Work request: Lay out these lines as a numbered list, leaving out the blank lines and the pictures.

Extracted information:
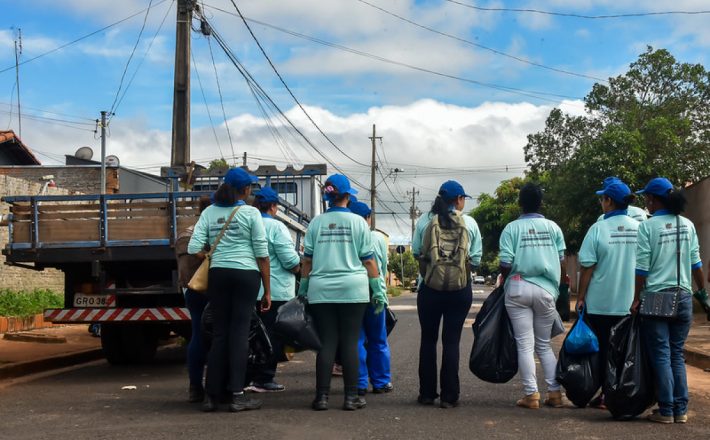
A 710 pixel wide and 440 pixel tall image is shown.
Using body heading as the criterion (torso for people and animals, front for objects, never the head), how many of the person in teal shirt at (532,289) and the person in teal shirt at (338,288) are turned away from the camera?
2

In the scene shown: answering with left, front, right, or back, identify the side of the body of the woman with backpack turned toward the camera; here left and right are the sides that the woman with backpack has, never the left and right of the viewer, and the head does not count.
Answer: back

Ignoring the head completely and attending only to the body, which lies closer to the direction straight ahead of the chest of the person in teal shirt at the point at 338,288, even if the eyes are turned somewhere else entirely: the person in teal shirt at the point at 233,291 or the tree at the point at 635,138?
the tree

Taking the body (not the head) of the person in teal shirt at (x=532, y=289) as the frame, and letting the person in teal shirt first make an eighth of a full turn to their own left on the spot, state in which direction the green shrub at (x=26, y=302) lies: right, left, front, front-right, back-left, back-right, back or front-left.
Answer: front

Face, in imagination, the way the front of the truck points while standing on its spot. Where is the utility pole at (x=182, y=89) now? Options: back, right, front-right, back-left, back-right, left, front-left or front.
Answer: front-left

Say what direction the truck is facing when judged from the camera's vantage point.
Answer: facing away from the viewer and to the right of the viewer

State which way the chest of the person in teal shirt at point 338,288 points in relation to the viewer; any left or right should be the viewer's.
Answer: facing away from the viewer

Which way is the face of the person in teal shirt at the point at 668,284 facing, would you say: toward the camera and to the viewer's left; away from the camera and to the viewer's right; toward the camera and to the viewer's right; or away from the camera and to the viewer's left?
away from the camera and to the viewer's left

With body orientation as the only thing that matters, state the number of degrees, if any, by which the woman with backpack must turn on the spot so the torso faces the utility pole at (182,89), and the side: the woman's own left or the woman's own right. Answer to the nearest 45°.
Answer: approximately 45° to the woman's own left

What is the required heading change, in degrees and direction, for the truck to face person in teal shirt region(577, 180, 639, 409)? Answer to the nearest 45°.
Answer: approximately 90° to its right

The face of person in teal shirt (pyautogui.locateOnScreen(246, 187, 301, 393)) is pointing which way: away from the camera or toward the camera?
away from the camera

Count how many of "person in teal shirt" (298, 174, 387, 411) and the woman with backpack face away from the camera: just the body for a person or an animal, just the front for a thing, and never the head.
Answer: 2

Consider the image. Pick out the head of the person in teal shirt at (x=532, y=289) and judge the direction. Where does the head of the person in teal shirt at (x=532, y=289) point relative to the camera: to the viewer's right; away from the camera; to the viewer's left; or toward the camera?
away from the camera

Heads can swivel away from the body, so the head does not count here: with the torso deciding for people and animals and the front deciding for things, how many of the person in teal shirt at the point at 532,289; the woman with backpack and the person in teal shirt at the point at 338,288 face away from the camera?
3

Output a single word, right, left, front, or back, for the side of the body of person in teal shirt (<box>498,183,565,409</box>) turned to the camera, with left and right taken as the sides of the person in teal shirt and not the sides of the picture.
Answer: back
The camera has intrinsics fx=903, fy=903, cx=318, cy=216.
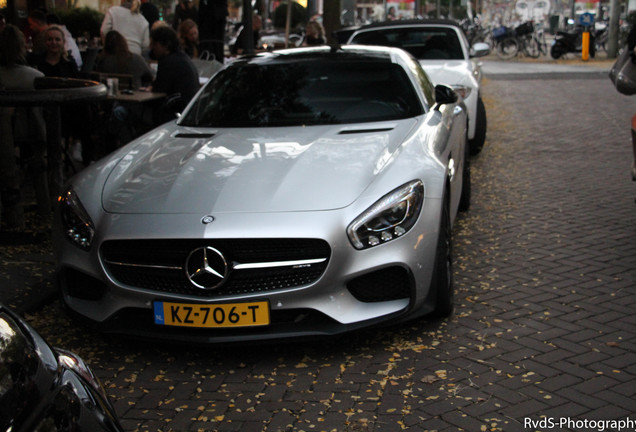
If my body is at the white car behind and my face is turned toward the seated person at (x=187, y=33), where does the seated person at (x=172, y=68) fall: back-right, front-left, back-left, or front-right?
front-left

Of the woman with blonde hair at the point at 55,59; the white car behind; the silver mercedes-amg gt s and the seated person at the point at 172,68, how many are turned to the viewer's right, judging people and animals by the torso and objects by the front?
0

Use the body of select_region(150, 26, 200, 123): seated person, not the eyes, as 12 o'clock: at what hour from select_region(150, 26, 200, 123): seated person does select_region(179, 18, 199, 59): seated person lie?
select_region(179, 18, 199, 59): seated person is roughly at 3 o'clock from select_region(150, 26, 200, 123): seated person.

Exercise response:
1. A 710 pixel wide and 440 pixel tall image is shown.
2. Using body heading as the criterion (torso for people and animals, front for objects, never the head), how many of the person in teal shirt at (532,289) and the person in teal shirt at (338,288) are turned away from the camera?
3. 2
4. In the scene shown: answering with left, front, right, or back, identify the side of the body of the woman with backpack turned toward the camera; here left and right are the sides that the woman with backpack has, never the left and right of the viewer, and the head does not count.
5. Answer: back
6. Ignoring the head completely and attending only to the body, which lies closer to the direction straight ahead of the chest of the person in teal shirt at the point at 338,288, even if the eyes are turned somewhere else entirely: the person in teal shirt at the point at 233,291 or the tree at the point at 635,138?
7. the tree
8. Taking the body (not the head) of the person in teal shirt at (x=532, y=289) as the frame, and letting the person in teal shirt first make an eighth of a full turn to their own left on the spot, state in which direction the green shrub at (x=26, y=302) lies: right, left, front, front-right, back-left, back-right, back or front-left.
9. Answer: front
10. Face, in imagination, the way the front of the truck points while standing on its spot. Where is the utility pole at (x=182, y=89) now? Options: back, right, front-right, back-left, back-right, left, front-left or front.
11. Answer: front-left
12. Say what direction the truck is facing when judged from the camera's vantage point.
13. Answer: facing away from the viewer and to the right of the viewer
14. State which way the chest of the person in teal shirt at point 338,288 points in relation to the viewer; any left or right should be the viewer's.
15. Answer: facing away from the viewer
16. Which way is the face of the person in teal shirt at the point at 668,284 facing, would you say: toward the camera and to the viewer's left; away from the camera and to the viewer's right; toward the camera and to the viewer's right; or away from the camera and to the viewer's left?
17. away from the camera and to the viewer's left
18. With body orientation as the only thing that matters, state the number of degrees, if any, by which the woman with backpack must turn on the spot so the torso faces the utility pole at (182,89), and the side: the woman's own left or the woman's own right. Answer to the nearest 45°.
19. Answer: approximately 45° to the woman's own left
20. What is the required heading change, in degrees and direction, for the truck to face person in teal shirt region(577, 180, 639, 409)? Answer to the nearest 45°.
21. Answer: approximately 90° to its right
22. The face of person in teal shirt (pyautogui.locateOnScreen(246, 187, 301, 393)) is pointing which way: away from the camera or toward the camera?
23. away from the camera
24. Count how many of "person in teal shirt" (298, 174, 387, 411) and the woman with backpack face away from the camera: just the body for a person or an animal, just the front for a thing, and never the head.
25. Answer: 2
26. Consider the image. Pick out the head of the person in teal shirt at (x=532, y=289) and judge the direction. Where does the head of the person in teal shirt at (x=532, y=289) point relative to the camera: to the viewer's right; away from the camera; to the viewer's left; or toward the camera?
27. away from the camera
28. Heads can swivel away from the body, so the head does not count here: with the torso deciding for people and animals and the front deciding for things, how many of the person in teal shirt at the point at 532,289; the woman with backpack and the person in teal shirt at the point at 338,288 face away from the camera?
29. 3
30. Output a single word, right, left, front, or back, for the side of the body of person in teal shirt (<box>498,183,565,409</box>) turned to the camera, with left and right taken as the sides of the person in teal shirt and not the sides of the picture.
31. Answer: back
32. The camera has intrinsics fx=903, fy=903, cx=318, cy=216.
33. If my body is at the white car behind and my face is turned toward the seated person at (x=187, y=33), where does the seated person at (x=172, y=68) fall: back-right, front-left, back-left, or front-right?
34. front-left
35. Of the woman with blonde hair at the point at 55,59; the white car behind; the silver mercedes-amg gt s and the seated person at the point at 172,68, how many are turned to the viewer's right, judging people and animals by the torso and objects by the front?
36. 0
37. Use the body of select_region(150, 26, 200, 123): seated person, not the eyes, as 12 o'clock: at what hour from select_region(150, 26, 200, 123): seated person does select_region(179, 18, 199, 59): seated person lie?
38. select_region(179, 18, 199, 59): seated person is roughly at 3 o'clock from select_region(150, 26, 200, 123): seated person.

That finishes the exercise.